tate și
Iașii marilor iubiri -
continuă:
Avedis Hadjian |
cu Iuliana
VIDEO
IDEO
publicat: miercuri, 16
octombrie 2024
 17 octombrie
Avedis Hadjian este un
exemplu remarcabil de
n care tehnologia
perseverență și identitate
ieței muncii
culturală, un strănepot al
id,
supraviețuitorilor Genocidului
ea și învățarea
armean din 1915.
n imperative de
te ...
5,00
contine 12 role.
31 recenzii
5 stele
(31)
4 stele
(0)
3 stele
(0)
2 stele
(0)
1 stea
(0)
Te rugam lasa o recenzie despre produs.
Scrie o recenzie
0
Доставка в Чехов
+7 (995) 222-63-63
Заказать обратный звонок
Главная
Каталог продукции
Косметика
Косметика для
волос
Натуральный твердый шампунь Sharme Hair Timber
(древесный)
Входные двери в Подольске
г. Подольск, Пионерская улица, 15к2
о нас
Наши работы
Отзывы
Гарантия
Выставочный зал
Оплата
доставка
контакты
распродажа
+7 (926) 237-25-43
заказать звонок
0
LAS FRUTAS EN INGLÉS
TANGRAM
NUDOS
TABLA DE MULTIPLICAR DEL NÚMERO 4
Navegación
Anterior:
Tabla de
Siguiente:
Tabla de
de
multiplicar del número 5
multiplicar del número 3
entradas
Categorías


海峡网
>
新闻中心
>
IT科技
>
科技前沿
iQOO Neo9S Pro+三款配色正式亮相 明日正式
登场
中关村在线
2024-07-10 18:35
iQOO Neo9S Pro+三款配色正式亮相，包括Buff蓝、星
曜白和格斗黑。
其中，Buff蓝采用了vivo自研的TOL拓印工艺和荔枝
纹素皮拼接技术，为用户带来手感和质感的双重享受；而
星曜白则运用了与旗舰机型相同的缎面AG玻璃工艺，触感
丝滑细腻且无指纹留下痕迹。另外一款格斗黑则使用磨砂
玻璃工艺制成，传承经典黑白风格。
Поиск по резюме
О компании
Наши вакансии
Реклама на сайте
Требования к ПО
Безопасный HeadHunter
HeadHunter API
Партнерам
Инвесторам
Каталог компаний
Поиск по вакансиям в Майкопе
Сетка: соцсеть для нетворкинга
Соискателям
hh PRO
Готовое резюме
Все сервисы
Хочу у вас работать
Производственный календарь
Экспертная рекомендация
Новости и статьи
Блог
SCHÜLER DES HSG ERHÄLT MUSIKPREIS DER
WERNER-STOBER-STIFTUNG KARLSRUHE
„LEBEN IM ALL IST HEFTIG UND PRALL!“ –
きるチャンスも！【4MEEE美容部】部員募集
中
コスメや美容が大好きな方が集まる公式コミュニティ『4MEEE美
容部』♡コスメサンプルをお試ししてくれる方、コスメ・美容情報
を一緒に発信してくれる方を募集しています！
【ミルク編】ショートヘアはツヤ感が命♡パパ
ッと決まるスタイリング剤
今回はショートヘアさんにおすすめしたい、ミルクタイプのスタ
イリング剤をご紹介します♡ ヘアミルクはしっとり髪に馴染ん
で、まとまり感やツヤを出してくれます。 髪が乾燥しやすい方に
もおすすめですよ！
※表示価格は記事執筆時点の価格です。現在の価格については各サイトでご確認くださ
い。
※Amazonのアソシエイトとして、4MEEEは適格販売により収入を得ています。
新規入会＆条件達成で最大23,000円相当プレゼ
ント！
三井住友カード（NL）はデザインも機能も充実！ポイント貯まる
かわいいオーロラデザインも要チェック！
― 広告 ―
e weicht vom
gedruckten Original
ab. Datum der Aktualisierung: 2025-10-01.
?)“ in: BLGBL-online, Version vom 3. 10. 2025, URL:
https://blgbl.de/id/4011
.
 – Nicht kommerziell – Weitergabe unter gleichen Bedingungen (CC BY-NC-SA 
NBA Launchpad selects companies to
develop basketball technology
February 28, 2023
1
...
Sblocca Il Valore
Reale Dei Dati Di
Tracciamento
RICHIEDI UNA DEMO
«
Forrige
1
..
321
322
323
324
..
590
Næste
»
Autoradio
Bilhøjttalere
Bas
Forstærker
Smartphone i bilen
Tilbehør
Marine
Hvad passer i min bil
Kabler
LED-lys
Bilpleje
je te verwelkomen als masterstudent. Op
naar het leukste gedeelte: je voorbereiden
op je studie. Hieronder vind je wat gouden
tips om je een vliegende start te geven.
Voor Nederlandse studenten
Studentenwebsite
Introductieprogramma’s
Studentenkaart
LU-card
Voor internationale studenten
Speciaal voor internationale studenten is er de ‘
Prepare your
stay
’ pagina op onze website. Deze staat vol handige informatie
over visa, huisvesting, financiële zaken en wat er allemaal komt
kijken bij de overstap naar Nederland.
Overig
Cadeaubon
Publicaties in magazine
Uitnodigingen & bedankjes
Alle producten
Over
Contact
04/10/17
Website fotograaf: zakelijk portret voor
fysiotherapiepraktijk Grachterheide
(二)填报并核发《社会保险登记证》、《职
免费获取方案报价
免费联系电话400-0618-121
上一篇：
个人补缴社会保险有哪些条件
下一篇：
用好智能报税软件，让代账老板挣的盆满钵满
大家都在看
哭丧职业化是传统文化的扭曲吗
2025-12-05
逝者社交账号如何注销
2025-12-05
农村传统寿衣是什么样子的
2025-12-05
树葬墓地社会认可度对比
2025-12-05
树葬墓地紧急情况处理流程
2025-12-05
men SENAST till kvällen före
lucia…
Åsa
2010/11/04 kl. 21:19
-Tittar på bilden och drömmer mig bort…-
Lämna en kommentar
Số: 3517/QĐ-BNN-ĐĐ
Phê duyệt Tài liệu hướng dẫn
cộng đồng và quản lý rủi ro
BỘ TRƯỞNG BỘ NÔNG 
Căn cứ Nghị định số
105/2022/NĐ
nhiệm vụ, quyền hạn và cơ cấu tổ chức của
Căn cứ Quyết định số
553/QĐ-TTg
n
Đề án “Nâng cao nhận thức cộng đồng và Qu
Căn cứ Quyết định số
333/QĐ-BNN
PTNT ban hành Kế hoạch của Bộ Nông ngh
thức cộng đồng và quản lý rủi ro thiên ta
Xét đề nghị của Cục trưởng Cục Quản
========
## TASK ITEM
Scan the records for the word "三款配色正式亮相" and copy every line where it is found.

## ANSWER
iQOO Neo9S Pro+三款配色正式亮相 明日正式
iQOO Neo9S Pro+三款配色正式亮相，包括Buff蓝、星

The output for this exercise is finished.